Но разве пастух оставит коз: он вскоре вернулся туда, где поток низвергался с утеса. Мустафа опять гневался, и это очень забавляло Енджи-ханум.

— Приведи его ко мне! — выговорила она.

Бог да простит глупость тому, кто сказал, что понял женщину.

И арап, подобно хозяйке, которая перед приходом гостя еще раз оглядывает убранство светлицы, тревожно оглядел госпожу, лежавшую в одной рубашке да еще наполовину откинув тонкое одеяльце, и со вздохом поманил пастуха. Пастух испуганно заковылял к ним.

Енджи-ханум присела в гамаке, посмеиваясь и рассматривая пастуха лукавыми глазами. Погиб, о, погиб считающий, что понял женщину! Она оглядела его лучистыми глазами от презренных ног до презренной головы, подобно тому как светлое солнце льет лучи на ехидну.

— Завтра принесешь мне хорошей простокваши и козьего жиру принесешь! — сказала она, слепя его мозолистые глаза загадочной улыбкой.

Пастух повернулся и заковылял прочь, не веря увиденному.

На другой день он принес простоквашу. Принес и козий жир. Она спросила его имя. Скопец Мустафа глядел холодно и сердито. “Хупацвапакокори”, — сказал он. Она не поняла. Пастуха звали Хылпацвгя-йпа Клангери, да не мог он выговорить членораздельно. Легко ли сорок лет пастушить в глуши. Даже говорить разучился пастух.

Простокваша была хороша, и козий жир был белее снега. Об этом Енджи-ханум сказала пастуху. Недели даже не прошло, как его козы снова появились на солнечном склоне. Не успели они появиться, как вслед за ними выскочил и пастух. Очень рассмешила Енджи-ханум хитрость пастуха. Так было на второй день и на третий. Скопец тут же прогонял его. Госпожа хохотала. Арап оборачивался к ней, и плоское его лицо было полно упрека.

Пастух появлялся, скопец его гнал, госпожа смеялась. Это стало для княгини своеобразной игрой.

Енджи-ханум покатывалась со смеху. Глупый, глупый скопец Мустафа, даже к ничтожному пастуху ее ревнует. Каплун и не знает, что этим еще больше распаляет меня. Самое смешное, что пастух, прикидываясь дурнем, сам приходит каждый день.

Все ближе становилась та черта, за которую Мустафа не пускал пастуха.

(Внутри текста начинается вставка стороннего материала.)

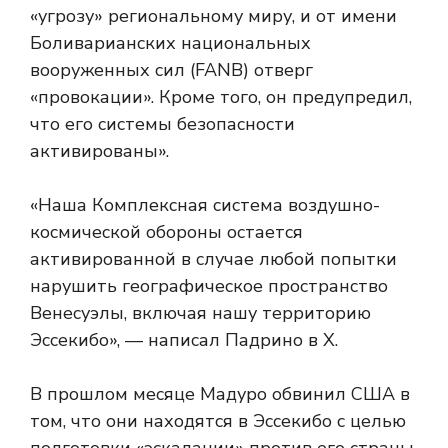
«угрозу» региональному миру, и от имени
Боливарианских национальных
вооруженных сил (FANB) отверг
«провокации». Кроме того, он предупредил,
что его системы безопасности
активированы».
«Наша Комплексная система воздушно-
космической обороны остается
активированной в случае любой попытки
нарушить географическое пространство
Венесуэлы, включая нашу территорию
Эссекибо», — написал Падрино в X.
В прошлом месяце Мадуро обвинил США в
том, что они находятся в Эссекибо с целью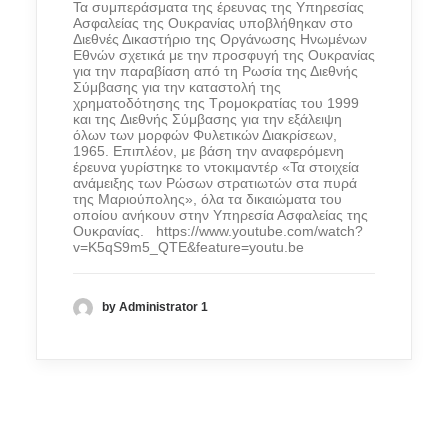
Τα συμπεράσματα της έρευνας
της Υπηρεσίας
Ασφαλείας της Ουκρανίας
υποβλήθηκαν στο
Διεθνές Δικαστήριο
της Οργάνωσης Ηνωμένων
Εθνών
σχετικά με
την προσφυγή της Ουκρανίας
για την
παραβίαση
από
τη Ρωσία
της
Διεθνής
Σύμβαση
ς
για την καταστολή της
χρηματοδότησης της Τρομοκρατίας του 1999
και
της
Διεθνής Σύμβαση
ς
για την εξάλειψη
όλων των μορφών Φυλετικών Διακρίσεων,
1965.
Επιπλέον, με βάση την αναφερόμενη
έρευνα
γυρίστηκε το
ντοκιμαντέρ «Τα σ
τοιχεία
ανάμειξης των
Ρώσων στρατιωτών στα πυρά
της Μαριούπολης», όλα τα δικαιώματα
του
οποί
ου
ανήκουν
στην
Υπηρεσία Ασφαλείας της
Ουκρανίας
. https://www.youtube.com/watch?
v=K5qS9m5_QTE&feature=youtu.be
by Administrator 1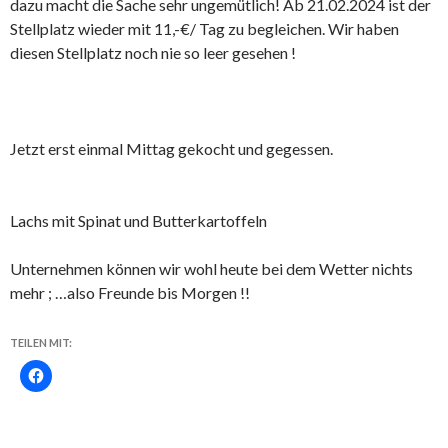
dazu macht die Sache sehr ungemütlich! Ab 21.02.2024 ist der
Stellplatz wieder mit 11,-€/ Tag zu begleichen. Wir haben
diesen Stellplatz noch nie so leer gesehen !
Jetzt erst einmal Mittag gekocht und gegessen.
Lachs mit Spinat und Butterkartoffeln
Unternehmen können wir wohl heute bei dem Wetter nichts
mehr ; …also Freunde bis Morgen !!
TEILEN MIT:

Если выдубленные солнцем его мозги могли рассуждать, то какая-то мыслишка заворочалась в башке пастуха. Он слыхал, что пастухам иногда являлись дочери божества охоты — нимфы. Старым пастухам и охотникам. Ведь и он в этому году из тысячи коз сто пустил в жертву лесу. В этом году пустил вот сто коз в лес. Чем он соблазняет госпожу, медвежонок каракулевый! Как бы он испугался, узнай, кто она на самом деле. Она рассмеялась звонко-звонко в расплавленном воздухе. Если бы мне знать, кто она такая. А кого тут спросишь! Ни с кем он не видится, кроме своего подпаска. Раньше его глаз можно было увидеть мох его бровей, взгляд его был шершав и прокопчен. Она провела рукой по его шершавой, как зазубрина на бревне, щеке. Пламенем обдало одичавшего пастуха. Даже Мустафа ухмыльнулся его скорому бегству.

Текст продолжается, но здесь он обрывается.